Re: [PATCH] sky2: make sure ethernet header is in transmit skb
From: Michael Breuer <hidden>
Date: 2010-01-04 17:03:10
Also in:
lkml
On 1/4/2010 11:40 AM, Stephen Hemminger wrote:
On Sun, 03 Jan 2010 21:32:58 -0800 (PST) David Miller[off-list ref] wrote:quoted
From: David Miller<davem@davemloft.net> Date: Sat, 26 Dec 2009 20:11:07 -0800 (PST)quoted
From: David Miller<davem@davemloft.net> Date: Sat, 26 Dec 2009 19:44:18 -0800 (PST)quoted
From: Stephen Hemminger<redacted> Date: Sat, 26 Dec 2009 14:05:44 -0800quoted
Other drivers may have same problem, I really think this ought to be done at higher level.I tend to agree with you, and I thought we had handled all cases. Let's simply make AF_PACKET linearize the link level header before sending things out to the transmit path. I can work on this if you want.Actually Stephen, I took a look and I can't see how AF_PACKET can create this situation. It always copies into the linear area of the SKB it allocates for sendmsg() processing. Whether the data comes from sendmsg data or the mmap() ring buffer.Stephen can you get a backtrace of the code path which triggers this? I want to fix it at a higher level too, but I can't do that until I know where it actually happens.Ignore it, the problem is outside the sky2 driver in some other place causing corrupt skb's. I never reproduced this (with added BUG_ON and WARN_ON), only seen by Michael.

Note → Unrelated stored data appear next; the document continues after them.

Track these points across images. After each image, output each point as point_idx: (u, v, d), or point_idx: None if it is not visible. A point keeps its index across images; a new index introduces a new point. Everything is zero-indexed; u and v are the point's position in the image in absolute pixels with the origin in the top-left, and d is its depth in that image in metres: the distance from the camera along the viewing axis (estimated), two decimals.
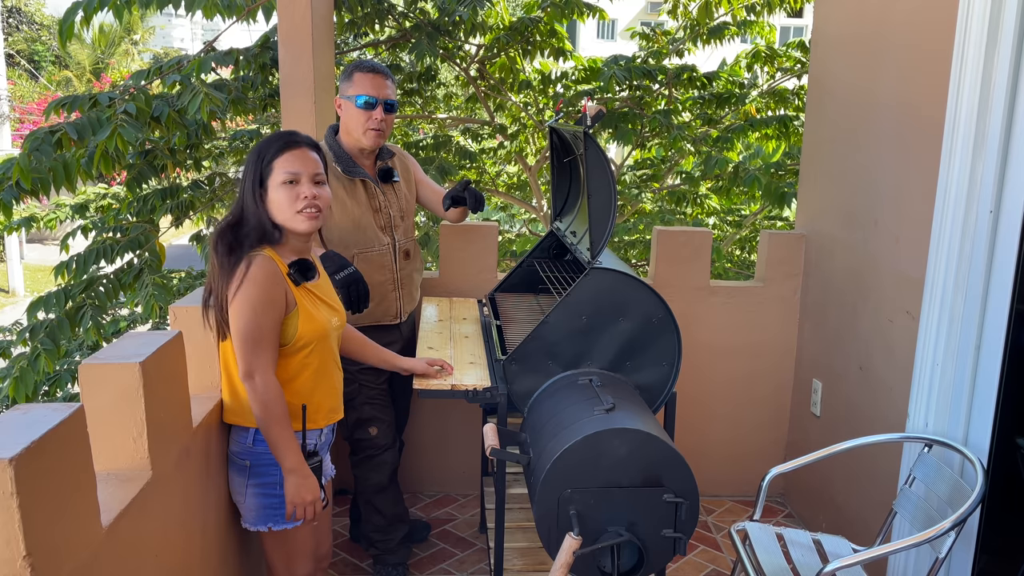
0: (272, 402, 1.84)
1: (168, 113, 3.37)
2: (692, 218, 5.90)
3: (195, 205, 4.47)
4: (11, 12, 20.58)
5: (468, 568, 2.94)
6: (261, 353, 1.83)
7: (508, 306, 2.93)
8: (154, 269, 3.84)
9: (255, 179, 1.87)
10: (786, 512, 3.41)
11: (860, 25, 2.90)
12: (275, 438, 1.86)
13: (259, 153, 1.88)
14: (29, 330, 3.51)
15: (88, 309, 3.54)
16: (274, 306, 1.84)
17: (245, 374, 1.84)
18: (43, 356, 3.39)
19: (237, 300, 1.82)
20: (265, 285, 1.82)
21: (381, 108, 2.51)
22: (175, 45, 27.84)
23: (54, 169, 3.16)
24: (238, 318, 1.82)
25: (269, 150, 1.87)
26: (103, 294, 3.68)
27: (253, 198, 1.87)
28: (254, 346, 1.83)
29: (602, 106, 3.00)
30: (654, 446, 1.92)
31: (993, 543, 2.26)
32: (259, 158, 1.87)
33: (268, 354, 1.85)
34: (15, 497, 1.08)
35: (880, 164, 2.71)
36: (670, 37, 5.59)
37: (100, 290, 3.68)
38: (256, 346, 1.83)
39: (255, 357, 1.83)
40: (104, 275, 3.80)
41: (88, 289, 3.67)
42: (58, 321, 3.49)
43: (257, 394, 1.83)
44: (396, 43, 4.81)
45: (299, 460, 1.88)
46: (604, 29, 26.33)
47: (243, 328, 1.82)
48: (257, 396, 1.83)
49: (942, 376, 2.29)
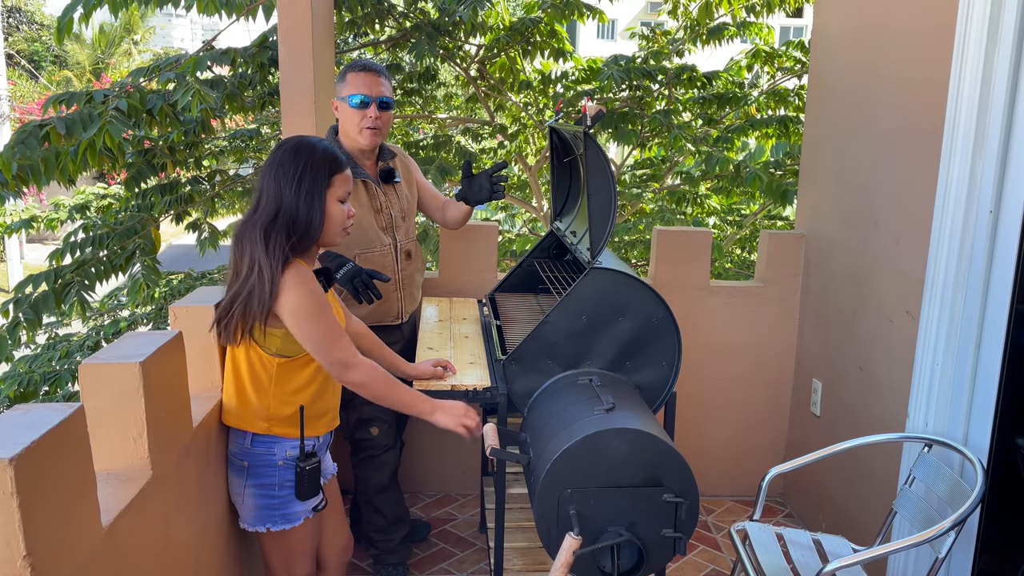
0: (379, 376, 1.91)
1: (161, 107, 3.37)
2: (692, 218, 5.91)
3: (194, 199, 4.47)
4: (11, 12, 20.57)
5: (468, 568, 2.94)
6: (342, 342, 1.87)
7: (508, 306, 2.93)
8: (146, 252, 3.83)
9: (312, 187, 1.83)
10: (786, 512, 3.41)
11: (860, 25, 2.90)
12: (403, 400, 1.95)
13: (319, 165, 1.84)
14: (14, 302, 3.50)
15: (75, 285, 3.54)
16: (327, 304, 1.87)
17: (342, 367, 1.87)
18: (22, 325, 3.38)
19: (299, 303, 1.79)
20: (315, 286, 1.84)
21: (375, 106, 2.51)
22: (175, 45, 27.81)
23: (46, 159, 3.16)
24: (306, 319, 1.81)
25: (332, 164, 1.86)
26: (92, 274, 3.68)
27: (307, 204, 1.82)
28: (335, 340, 1.85)
29: (602, 106, 3.00)
30: (654, 446, 1.92)
31: (993, 543, 2.26)
32: (320, 169, 1.84)
33: (348, 340, 1.89)
34: (15, 497, 1.08)
35: (880, 164, 2.71)
36: (670, 37, 5.59)
37: (91, 270, 3.68)
38: (336, 340, 1.85)
39: (342, 349, 1.86)
40: (96, 257, 3.80)
41: (78, 270, 3.67)
42: (43, 296, 3.48)
43: (363, 376, 1.89)
44: (396, 43, 4.81)
45: (431, 400, 1.98)
46: (604, 29, 26.32)
47: (320, 329, 1.82)
48: (364, 377, 1.89)
49: (942, 376, 2.29)
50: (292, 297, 1.79)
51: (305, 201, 1.82)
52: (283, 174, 1.83)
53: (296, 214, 1.82)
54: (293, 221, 1.82)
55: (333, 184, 1.86)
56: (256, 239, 1.79)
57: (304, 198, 1.82)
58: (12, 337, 3.41)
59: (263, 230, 1.80)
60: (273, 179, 1.83)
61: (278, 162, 1.84)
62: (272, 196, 1.82)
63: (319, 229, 1.85)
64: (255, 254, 1.79)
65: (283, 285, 1.78)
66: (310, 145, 1.86)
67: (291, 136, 1.93)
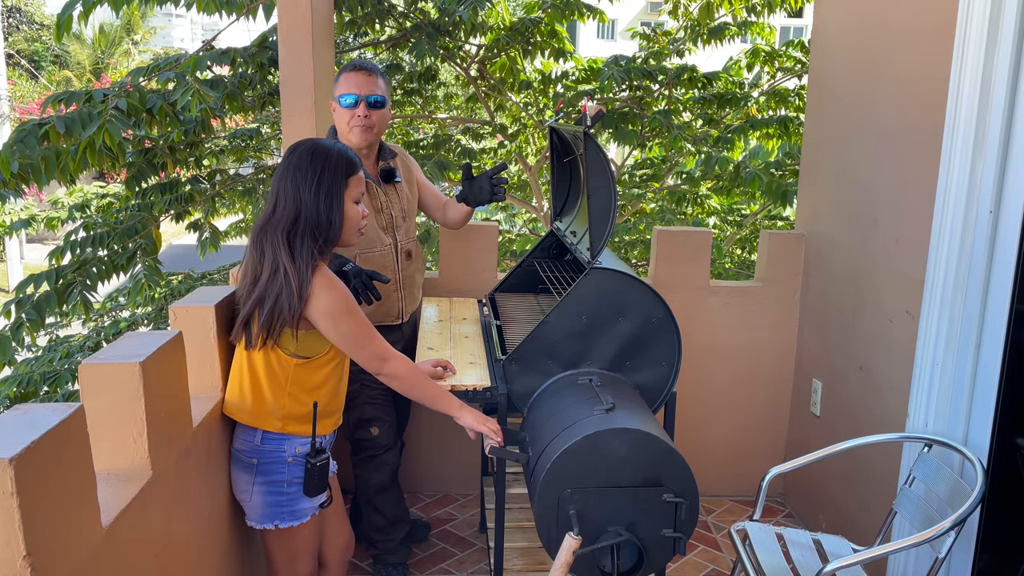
0: (413, 369, 2.00)
1: (162, 106, 3.37)
2: (692, 218, 5.91)
3: (195, 198, 4.47)
4: (11, 12, 20.58)
5: (468, 568, 2.94)
6: (377, 340, 1.93)
7: (508, 306, 2.93)
8: (148, 252, 3.83)
9: (332, 189, 1.84)
10: (786, 512, 3.41)
11: (860, 25, 2.90)
12: (431, 394, 2.02)
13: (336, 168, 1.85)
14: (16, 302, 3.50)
15: (77, 285, 3.54)
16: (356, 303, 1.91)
17: (379, 361, 1.93)
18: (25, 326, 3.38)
19: (332, 305, 1.82)
20: (345, 288, 1.87)
21: (364, 104, 2.52)
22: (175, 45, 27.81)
23: (46, 158, 3.16)
24: (341, 321, 1.84)
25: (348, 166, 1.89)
26: (94, 273, 3.68)
27: (327, 206, 1.83)
28: (369, 338, 1.91)
29: (602, 106, 3.00)
30: (654, 446, 1.92)
31: (993, 543, 2.26)
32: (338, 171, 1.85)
33: (379, 335, 1.94)
34: (15, 497, 1.08)
35: (880, 164, 2.71)
36: (670, 37, 5.59)
37: (92, 270, 3.68)
38: (370, 337, 1.91)
39: (377, 345, 1.92)
40: (98, 257, 3.80)
41: (80, 269, 3.67)
42: (45, 296, 3.48)
43: (402, 370, 1.96)
44: (396, 43, 4.81)
45: (458, 401, 2.06)
46: (604, 29, 26.32)
47: (355, 327, 1.87)
48: (403, 371, 1.96)
49: (942, 376, 2.29)
50: (325, 299, 1.82)
51: (325, 204, 1.83)
52: (301, 177, 1.83)
53: (317, 217, 1.83)
54: (316, 224, 1.83)
55: (349, 186, 1.89)
56: (279, 243, 1.81)
57: (324, 200, 1.83)
58: (16, 338, 3.41)
59: (285, 234, 1.81)
60: (291, 182, 1.84)
61: (295, 165, 1.85)
62: (291, 200, 1.83)
63: (339, 231, 1.87)
64: (279, 259, 1.80)
65: (313, 289, 1.80)
66: (325, 148, 1.87)
67: (303, 139, 1.93)
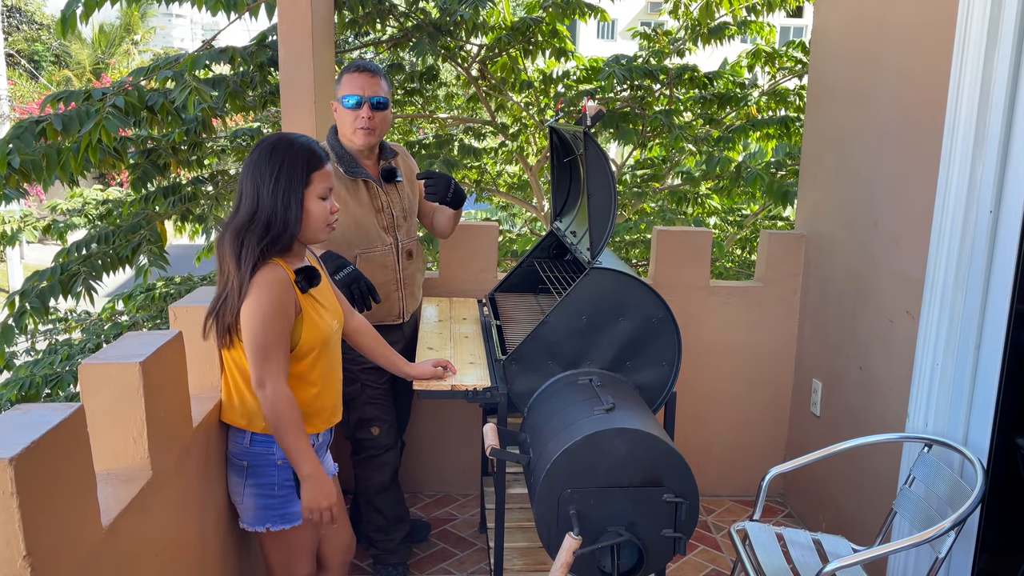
0: (284, 410, 1.82)
1: (162, 104, 3.37)
2: (693, 218, 5.90)
3: (198, 198, 4.47)
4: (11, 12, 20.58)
5: (468, 568, 2.94)
6: (271, 361, 1.81)
7: (508, 306, 2.93)
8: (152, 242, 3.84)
9: (289, 186, 1.80)
10: (786, 512, 3.41)
11: (860, 25, 2.90)
12: (290, 445, 1.84)
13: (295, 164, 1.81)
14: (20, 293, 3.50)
15: (81, 275, 3.55)
16: (284, 315, 1.81)
17: (257, 383, 1.82)
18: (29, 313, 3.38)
19: (248, 308, 1.79)
20: (276, 293, 1.80)
21: (368, 106, 2.51)
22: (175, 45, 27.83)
23: (48, 156, 3.16)
24: (249, 327, 1.79)
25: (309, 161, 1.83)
26: (99, 265, 3.69)
27: (283, 205, 1.80)
28: (265, 355, 1.80)
29: (602, 106, 3.00)
30: (654, 446, 1.92)
31: (993, 543, 2.26)
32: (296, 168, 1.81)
33: (279, 362, 1.82)
34: (15, 497, 1.08)
35: (880, 164, 2.71)
36: (671, 37, 5.59)
37: (98, 262, 3.69)
38: (267, 355, 1.80)
39: (266, 365, 1.81)
40: (103, 251, 3.81)
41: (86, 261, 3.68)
42: (50, 286, 3.49)
43: (268, 402, 1.81)
44: (397, 43, 4.81)
45: (315, 466, 1.87)
46: (604, 29, 26.31)
47: (254, 337, 1.79)
48: (268, 404, 1.81)
49: (942, 376, 2.29)
50: (251, 299, 1.78)
51: (282, 202, 1.80)
52: (259, 175, 1.81)
53: (272, 215, 1.80)
54: (269, 222, 1.80)
55: (312, 182, 1.84)
56: (230, 242, 1.80)
57: (281, 199, 1.80)
58: (19, 325, 3.40)
59: (235, 233, 1.80)
60: (250, 180, 1.82)
61: (255, 162, 1.82)
62: (249, 198, 1.81)
63: (296, 228, 1.83)
64: (226, 258, 1.80)
65: (250, 287, 1.78)
66: (287, 143, 1.84)
67: (270, 134, 1.90)
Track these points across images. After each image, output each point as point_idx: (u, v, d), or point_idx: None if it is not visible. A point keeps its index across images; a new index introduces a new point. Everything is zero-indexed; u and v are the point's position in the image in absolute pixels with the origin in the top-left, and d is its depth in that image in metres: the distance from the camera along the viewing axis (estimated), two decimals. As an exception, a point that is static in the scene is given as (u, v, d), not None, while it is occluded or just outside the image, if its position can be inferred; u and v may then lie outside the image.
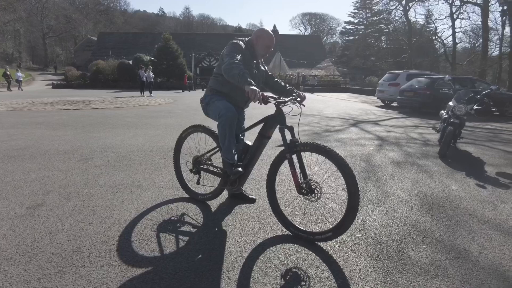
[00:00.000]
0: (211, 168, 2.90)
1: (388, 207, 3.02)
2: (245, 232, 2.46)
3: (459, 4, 25.41)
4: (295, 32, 70.27)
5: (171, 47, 29.79)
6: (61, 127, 7.01)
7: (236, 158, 2.60)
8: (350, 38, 60.83)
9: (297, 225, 2.43)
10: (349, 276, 1.97)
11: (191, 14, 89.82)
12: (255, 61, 2.69)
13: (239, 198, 3.05)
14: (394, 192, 3.43)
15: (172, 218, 2.65)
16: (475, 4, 23.75)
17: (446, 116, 5.33)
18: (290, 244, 2.31)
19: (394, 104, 15.03)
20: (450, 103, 5.83)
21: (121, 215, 2.67)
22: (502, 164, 4.75)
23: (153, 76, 20.20)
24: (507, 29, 27.02)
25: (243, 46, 2.56)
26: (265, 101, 2.27)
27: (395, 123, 9.03)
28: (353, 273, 2.00)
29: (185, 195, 3.12)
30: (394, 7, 26.80)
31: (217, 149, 2.82)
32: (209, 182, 3.26)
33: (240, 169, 2.53)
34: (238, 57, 2.41)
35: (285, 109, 2.48)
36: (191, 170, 2.98)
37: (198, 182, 2.92)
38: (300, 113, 2.55)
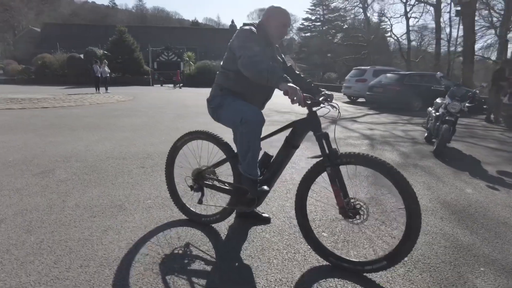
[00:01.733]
0: (217, 183, 2.35)
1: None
2: (274, 266, 1.97)
3: (412, 3, 26.68)
4: (253, 27, 69.86)
5: (127, 41, 27.96)
6: (7, 130, 5.93)
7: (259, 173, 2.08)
8: (308, 34, 61.75)
9: (338, 254, 1.98)
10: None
11: (145, 7, 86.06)
12: (270, 49, 2.18)
13: (251, 217, 2.53)
14: (384, 189, 3.11)
15: (176, 252, 2.08)
16: (428, 3, 25.06)
17: (438, 113, 5.19)
18: (336, 279, 1.86)
19: (360, 100, 15.20)
20: (438, 100, 5.73)
21: (108, 251, 2.04)
22: (496, 162, 4.69)
23: (109, 71, 18.70)
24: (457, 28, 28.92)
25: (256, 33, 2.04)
26: (305, 102, 1.80)
27: (371, 119, 8.95)
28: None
29: (182, 216, 2.54)
30: (355, 4, 27.48)
31: (225, 159, 2.29)
32: (214, 201, 2.71)
33: (266, 187, 2.02)
34: (257, 49, 1.90)
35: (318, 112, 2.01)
36: (191, 187, 2.40)
37: (200, 201, 2.36)
38: (339, 116, 2.09)
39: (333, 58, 40.76)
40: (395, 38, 31.27)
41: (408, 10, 27.56)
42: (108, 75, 18.25)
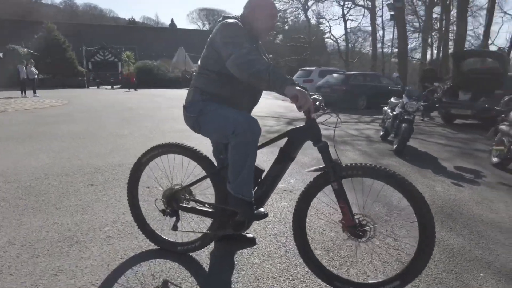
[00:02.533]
0: (197, 206, 1.99)
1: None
2: (275, 300, 1.68)
3: (349, 6, 28.20)
4: (193, 27, 68.37)
5: (56, 39, 25.43)
6: None
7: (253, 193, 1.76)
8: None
9: (345, 277, 1.76)
10: None
11: (75, 3, 79.46)
12: (256, 46, 1.90)
13: (234, 239, 2.21)
14: (392, 202, 3.05)
15: (153, 294, 1.69)
16: (364, 7, 26.70)
17: (395, 112, 5.32)
18: (348, 310, 1.63)
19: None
20: (393, 100, 5.90)
21: (62, 306, 1.58)
22: (450, 157, 4.92)
23: (36, 72, 16.73)
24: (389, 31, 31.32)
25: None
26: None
27: (321, 119, 9.05)
28: None
29: (152, 244, 2.14)
30: (296, 6, 28.12)
31: (205, 176, 1.94)
32: (192, 225, 2.33)
33: (263, 210, 1.72)
34: (249, 46, 1.61)
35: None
36: (163, 212, 2.01)
37: (175, 228, 1.98)
38: (340, 122, 1.86)
39: (275, 59, 41.54)
40: (334, 39, 32.81)
41: (345, 13, 29.06)
42: (36, 76, 16.34)
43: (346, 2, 28.19)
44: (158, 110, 10.03)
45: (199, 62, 1.86)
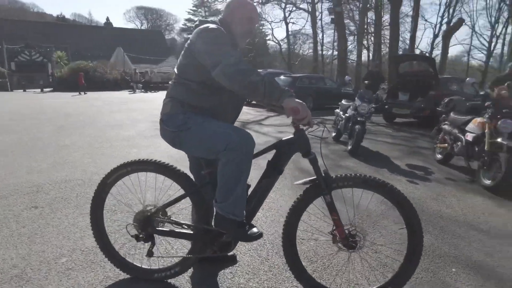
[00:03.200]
0: (175, 228, 1.80)
1: (378, 227, 2.66)
2: (270, 324, 1.58)
3: (290, 10, 29.06)
4: (131, 26, 65.02)
5: (-31, 36, 22.38)
6: None
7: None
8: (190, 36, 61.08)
9: (339, 291, 1.72)
10: None
11: (-11, -5, 70.86)
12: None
13: (215, 259, 2.05)
14: (361, 204, 3.12)
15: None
16: (305, 11, 27.75)
17: (347, 114, 5.52)
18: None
19: (254, 101, 15.61)
20: (344, 102, 6.13)
21: None
22: (400, 156, 5.25)
23: None
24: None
25: None
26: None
27: (276, 122, 9.14)
28: None
29: (122, 274, 1.90)
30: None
31: (183, 195, 1.77)
32: (165, 249, 2.11)
33: (256, 229, 1.60)
34: (237, 54, 1.49)
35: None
36: (137, 237, 1.78)
37: (150, 254, 1.78)
38: (327, 132, 1.81)
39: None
40: (276, 41, 33.57)
41: (287, 15, 29.88)
42: None
43: (288, 6, 29.00)
44: (100, 115, 9.27)
45: (175, 70, 1.69)
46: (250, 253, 2.21)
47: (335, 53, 23.03)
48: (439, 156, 4.90)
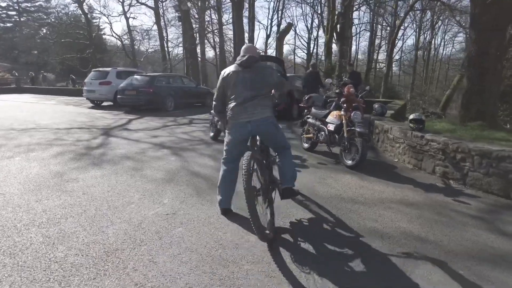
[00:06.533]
0: None
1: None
2: None
3: (129, 4, 27.02)
4: None
5: None
6: None
7: None
8: (0, 25, 49.37)
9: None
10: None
11: None
12: None
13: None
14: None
15: None
16: (147, 6, 26.33)
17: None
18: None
19: (106, 103, 14.12)
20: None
21: None
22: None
23: None
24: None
25: None
26: None
27: (142, 125, 8.52)
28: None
29: None
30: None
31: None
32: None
33: None
34: None
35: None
36: None
37: None
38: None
39: (41, 56, 34.87)
40: (117, 36, 30.83)
41: (126, 10, 27.65)
42: None
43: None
44: None
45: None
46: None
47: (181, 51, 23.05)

I've posted several oops with explanations: http://lkml.org/lkml/2009/12/5/60 http://lkml.org/lkml/2009/12/21/268 http://lkml.org/lkml/2009/12/23/316 In a nutshell, my system was hanging (sometimes with a viewable oops, sometimes not (unrelated KMS issues). The hangs (with watchdog reboot) happened when under load and when any attached device sent in a DHCP request/offer. The hang was 100% reproducible when running Microsoft Backup vrom a win7 box via SAMBA onto the affected server. Stephen's patch stopped the hang and oops. Please let me know what I can do to help. Under the same load conditions (but no longer associated with DHCP) I'm now seeing multiple soft interrupt errors coming from sky2. This seems to be a race condition somewhere as it only occurs when a mingetty is run on tty1 prior to generating load on the sky2 driver. It could be a wild goose chase, but I think something is getting corrupted by either devpts or console when mingetty issues a vhangup on pts0.